[Opening Input data section]

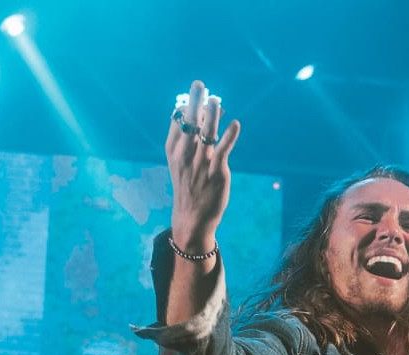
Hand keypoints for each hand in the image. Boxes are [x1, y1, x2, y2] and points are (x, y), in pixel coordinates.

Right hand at [166, 79, 240, 251]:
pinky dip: (229, 137)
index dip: (187, 105)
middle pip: (188, 123)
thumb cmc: (189, 185)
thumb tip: (197, 112)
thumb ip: (187, 138)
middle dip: (194, 102)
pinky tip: (235, 124)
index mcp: (173, 150)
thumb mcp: (180, 161)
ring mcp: (200, 164)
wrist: (192, 217)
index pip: (177, 121)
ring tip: (216, 100)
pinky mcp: (217, 173)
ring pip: (205, 134)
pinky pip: (223, 151)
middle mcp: (185, 155)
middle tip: (199, 83)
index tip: (197, 94)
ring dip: (211, 115)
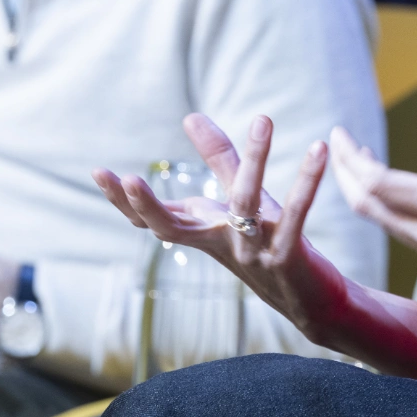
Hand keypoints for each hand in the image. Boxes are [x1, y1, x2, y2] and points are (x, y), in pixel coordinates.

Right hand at [93, 114, 351, 339]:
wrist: (314, 300)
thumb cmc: (271, 244)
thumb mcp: (242, 199)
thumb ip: (218, 159)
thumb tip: (189, 115)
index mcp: (204, 232)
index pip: (153, 219)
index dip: (124, 201)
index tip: (97, 172)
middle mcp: (221, 245)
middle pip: (175, 228)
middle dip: (148, 205)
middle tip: (128, 178)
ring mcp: (252, 255)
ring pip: (245, 204)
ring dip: (256, 160)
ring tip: (263, 119)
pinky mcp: (288, 259)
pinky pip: (295, 217)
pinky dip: (308, 182)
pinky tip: (319, 149)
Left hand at [328, 104, 416, 340]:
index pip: (376, 183)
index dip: (350, 158)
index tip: (339, 133)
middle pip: (367, 205)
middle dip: (345, 172)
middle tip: (338, 143)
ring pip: (382, 222)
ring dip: (362, 190)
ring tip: (362, 161)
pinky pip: (403, 234)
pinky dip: (385, 207)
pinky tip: (399, 194)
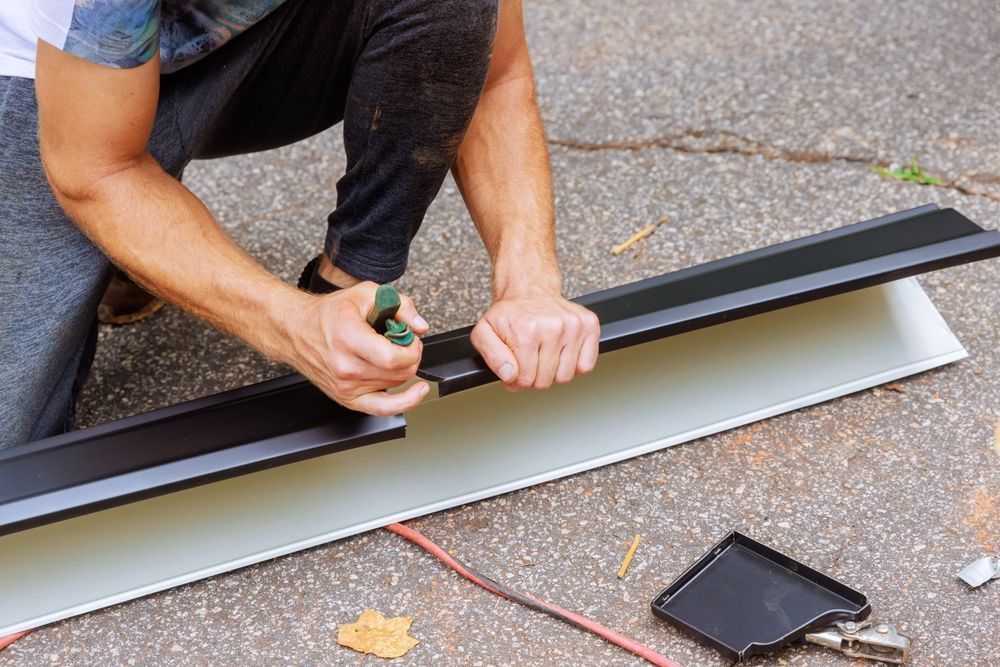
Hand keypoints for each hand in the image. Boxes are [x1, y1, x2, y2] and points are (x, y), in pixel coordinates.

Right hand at [285, 282, 430, 414]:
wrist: (297, 331)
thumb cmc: (329, 314)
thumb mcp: (366, 294)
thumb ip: (400, 305)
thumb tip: (420, 326)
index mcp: (349, 339)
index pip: (393, 358)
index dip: (412, 349)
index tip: (412, 339)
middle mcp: (345, 367)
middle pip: (399, 373)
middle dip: (411, 355)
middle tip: (403, 341)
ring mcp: (345, 386)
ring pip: (395, 385)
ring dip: (401, 369)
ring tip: (389, 352)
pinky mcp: (347, 398)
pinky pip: (383, 409)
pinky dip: (404, 402)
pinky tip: (416, 393)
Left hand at [470, 287, 599, 389]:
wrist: (530, 290)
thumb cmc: (510, 314)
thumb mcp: (484, 332)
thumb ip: (491, 356)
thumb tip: (509, 374)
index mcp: (527, 330)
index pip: (525, 379)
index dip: (516, 380)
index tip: (514, 368)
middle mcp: (553, 327)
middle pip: (545, 381)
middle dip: (534, 377)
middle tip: (528, 361)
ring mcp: (574, 326)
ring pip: (566, 376)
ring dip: (553, 372)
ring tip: (544, 356)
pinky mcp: (590, 325)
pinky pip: (586, 365)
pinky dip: (574, 366)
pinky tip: (561, 353)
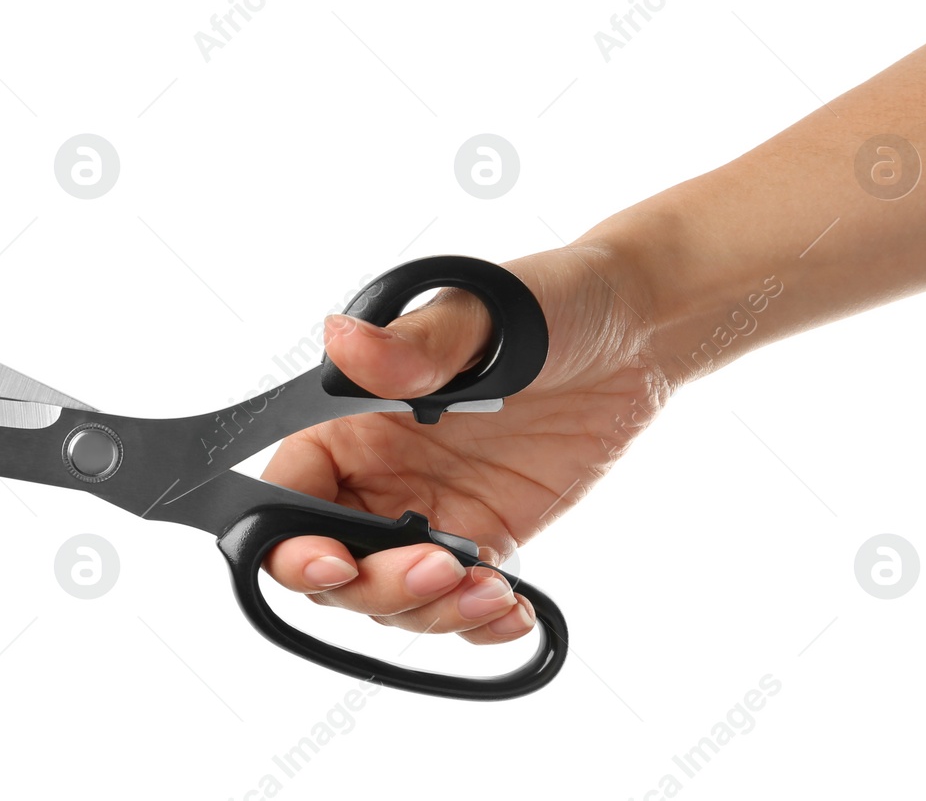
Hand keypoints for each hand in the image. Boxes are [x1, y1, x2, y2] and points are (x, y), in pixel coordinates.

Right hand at [263, 241, 670, 642]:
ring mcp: (429, 510)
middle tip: (444, 569)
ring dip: (433, 612)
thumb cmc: (552, 301)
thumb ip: (415, 345)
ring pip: (392, 597)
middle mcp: (377, 472)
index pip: (286, 495)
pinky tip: (514, 609)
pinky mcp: (484, 535)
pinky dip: (478, 624)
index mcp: (351, 418)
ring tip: (493, 591)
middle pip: (333, 568)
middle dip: (375, 587)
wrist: (639, 331)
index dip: (293, 544)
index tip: (337, 563)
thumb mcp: (484, 316)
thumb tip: (344, 341)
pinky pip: (458, 601)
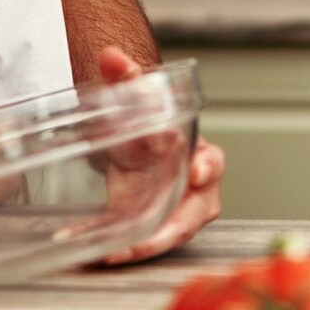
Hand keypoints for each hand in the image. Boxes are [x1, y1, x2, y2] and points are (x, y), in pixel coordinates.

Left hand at [91, 46, 224, 264]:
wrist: (138, 145)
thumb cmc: (150, 124)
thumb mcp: (137, 99)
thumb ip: (126, 77)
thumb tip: (111, 56)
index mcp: (199, 153)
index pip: (211, 161)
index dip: (206, 167)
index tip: (196, 171)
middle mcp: (194, 189)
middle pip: (196, 212)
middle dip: (175, 227)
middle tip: (150, 239)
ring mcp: (175, 213)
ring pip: (170, 234)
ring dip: (145, 246)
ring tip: (116, 253)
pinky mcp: (152, 229)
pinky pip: (142, 243)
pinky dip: (123, 250)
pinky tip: (97, 252)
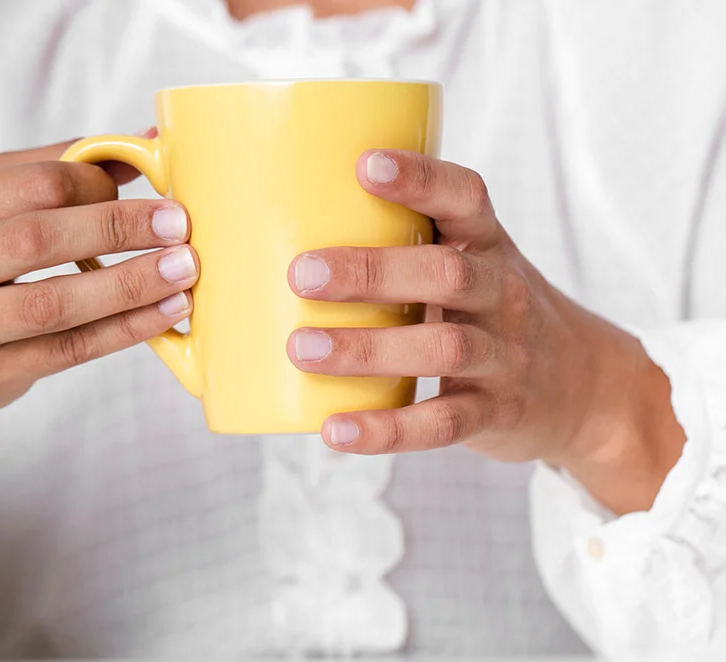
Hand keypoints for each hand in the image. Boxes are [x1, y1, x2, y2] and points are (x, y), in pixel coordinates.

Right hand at [0, 140, 197, 450]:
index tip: (146, 190)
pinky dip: (124, 330)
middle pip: (39, 238)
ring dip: (130, 286)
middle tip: (178, 225)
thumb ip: (52, 171)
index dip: (97, 184)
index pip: (30, 183)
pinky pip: (68, 350)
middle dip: (119, 229)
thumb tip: (141, 143)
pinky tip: (164, 314)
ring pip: (55, 302)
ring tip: (183, 272)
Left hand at [288, 150, 684, 513]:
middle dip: (372, 271)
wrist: (583, 389)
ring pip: (442, 347)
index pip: (466, 199)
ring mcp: (504, 356)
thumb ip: (409, 249)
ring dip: (367, 349)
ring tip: (303, 348)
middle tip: (302, 274)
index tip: (366, 164)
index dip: (421, 180)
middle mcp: (503, 295)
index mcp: (489, 247)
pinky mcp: (496, 413)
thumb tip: (290, 233)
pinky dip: (386, 429)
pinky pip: (442, 423)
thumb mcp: (473, 267)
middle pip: (446, 274)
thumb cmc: (494, 314)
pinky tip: (335, 431)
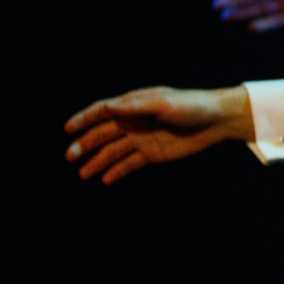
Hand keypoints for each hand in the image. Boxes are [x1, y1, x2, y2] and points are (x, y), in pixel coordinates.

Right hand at [63, 86, 251, 183]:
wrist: (216, 120)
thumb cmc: (191, 106)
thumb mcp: (163, 104)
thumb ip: (135, 107)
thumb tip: (108, 107)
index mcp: (133, 105)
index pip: (102, 112)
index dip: (84, 119)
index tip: (68, 129)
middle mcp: (134, 121)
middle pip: (103, 134)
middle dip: (85, 144)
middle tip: (69, 156)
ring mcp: (142, 138)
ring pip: (114, 151)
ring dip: (97, 161)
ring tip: (82, 174)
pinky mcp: (153, 153)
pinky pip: (130, 163)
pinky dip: (117, 171)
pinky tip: (105, 180)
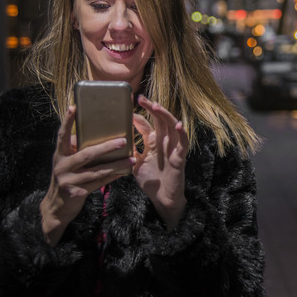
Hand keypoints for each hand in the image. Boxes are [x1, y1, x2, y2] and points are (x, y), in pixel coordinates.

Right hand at [39, 106, 134, 245]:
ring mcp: (68, 181)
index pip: (62, 135)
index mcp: (59, 155)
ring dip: (116, 165)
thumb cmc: (66, 177)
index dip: (67, 121)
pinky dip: (112, 177)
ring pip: (97, 171)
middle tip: (123, 140)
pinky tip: (124, 172)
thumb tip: (95, 134)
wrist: (56, 207)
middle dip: (106, 147)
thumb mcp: (66, 162)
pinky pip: (99, 183)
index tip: (74, 107)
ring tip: (131, 159)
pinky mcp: (77, 193)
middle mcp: (62, 166)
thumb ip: (76, 149)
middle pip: (86, 154)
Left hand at [133, 95, 187, 230]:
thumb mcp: (134, 164)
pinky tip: (178, 125)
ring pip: (172, 126)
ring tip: (156, 106)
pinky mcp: (180, 157)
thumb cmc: (151, 181)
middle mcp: (163, 142)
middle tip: (141, 98)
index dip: (138, 115)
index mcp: (152, 142)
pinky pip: (183, 143)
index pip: (146, 124)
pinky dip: (182, 133)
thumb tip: (113, 142)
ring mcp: (172, 148)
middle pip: (160, 119)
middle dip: (151, 108)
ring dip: (165, 115)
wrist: (162, 199)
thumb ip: (128, 151)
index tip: (127, 107)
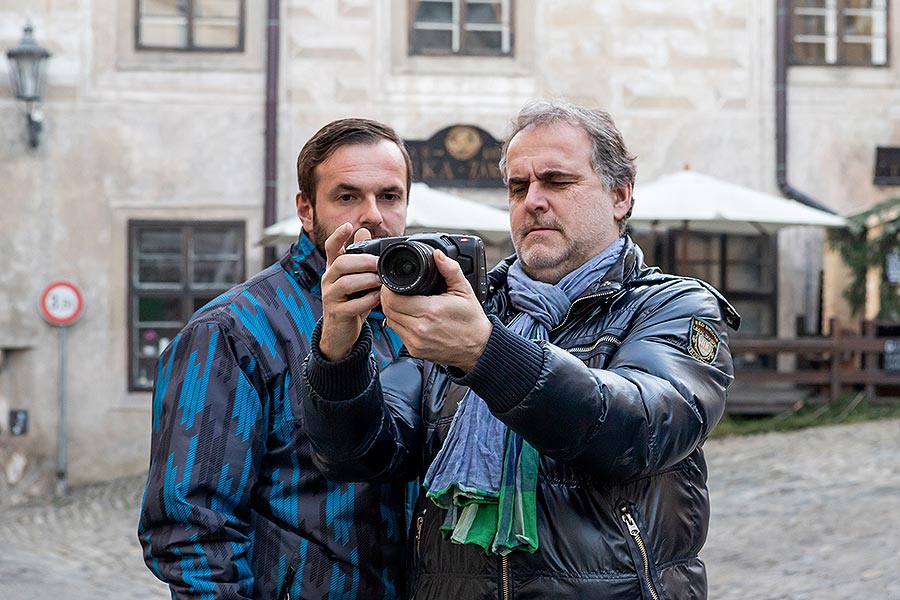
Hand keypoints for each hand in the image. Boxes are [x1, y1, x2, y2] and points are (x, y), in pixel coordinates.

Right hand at [319, 223, 381, 360]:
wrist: (341, 331)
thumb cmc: (351, 300)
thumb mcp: (355, 277)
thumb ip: (359, 256)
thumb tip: (364, 232)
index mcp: (334, 269)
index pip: (330, 247)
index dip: (337, 236)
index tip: (347, 225)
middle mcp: (329, 280)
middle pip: (340, 263)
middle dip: (362, 261)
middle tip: (379, 263)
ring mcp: (330, 297)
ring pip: (345, 283)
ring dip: (366, 280)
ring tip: (380, 281)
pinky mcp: (337, 313)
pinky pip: (351, 306)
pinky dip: (367, 301)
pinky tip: (377, 298)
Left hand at [382, 250, 491, 371]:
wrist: (478, 347)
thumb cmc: (471, 320)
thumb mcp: (464, 290)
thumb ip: (450, 270)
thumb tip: (438, 255)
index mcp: (430, 311)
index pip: (393, 299)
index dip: (388, 288)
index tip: (392, 283)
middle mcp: (420, 328)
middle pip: (388, 309)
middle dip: (388, 297)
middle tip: (394, 289)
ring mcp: (416, 341)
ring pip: (390, 321)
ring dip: (392, 309)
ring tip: (401, 301)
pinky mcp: (415, 350)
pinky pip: (397, 332)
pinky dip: (399, 322)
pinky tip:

[Closing Input data section]

**What you will do**
Now transcribe the lines above exactly, starting at the line containing "ring dip: (211, 115)" and ending at the line containing "pinky mcp: (288, 259)", both lines included, pictures excluded.

**Output of the task**
ring dip: (211, 115)
Hand keypoints for each hand in the image. Boxes are [x1, y1, x2, y2] and points are (x, y), in pixel coordinates.

Right hand at [93, 114, 351, 339]:
wrist: (314, 300)
thumb cmc: (271, 244)
thumb mcp: (242, 199)
thumb ip: (218, 159)
thumb tip: (189, 115)
index mcp: (204, 232)
index pip: (153, 219)
index dip: (124, 201)
index tip: (97, 172)
middle mcp: (221, 245)
middle pip: (175, 228)
middle dip: (148, 205)
middle tip: (128, 178)
ring mcp: (252, 255)
ring pip: (245, 204)
ring dip: (256, 160)
ring tip: (263, 119)
pinky mcp: (288, 259)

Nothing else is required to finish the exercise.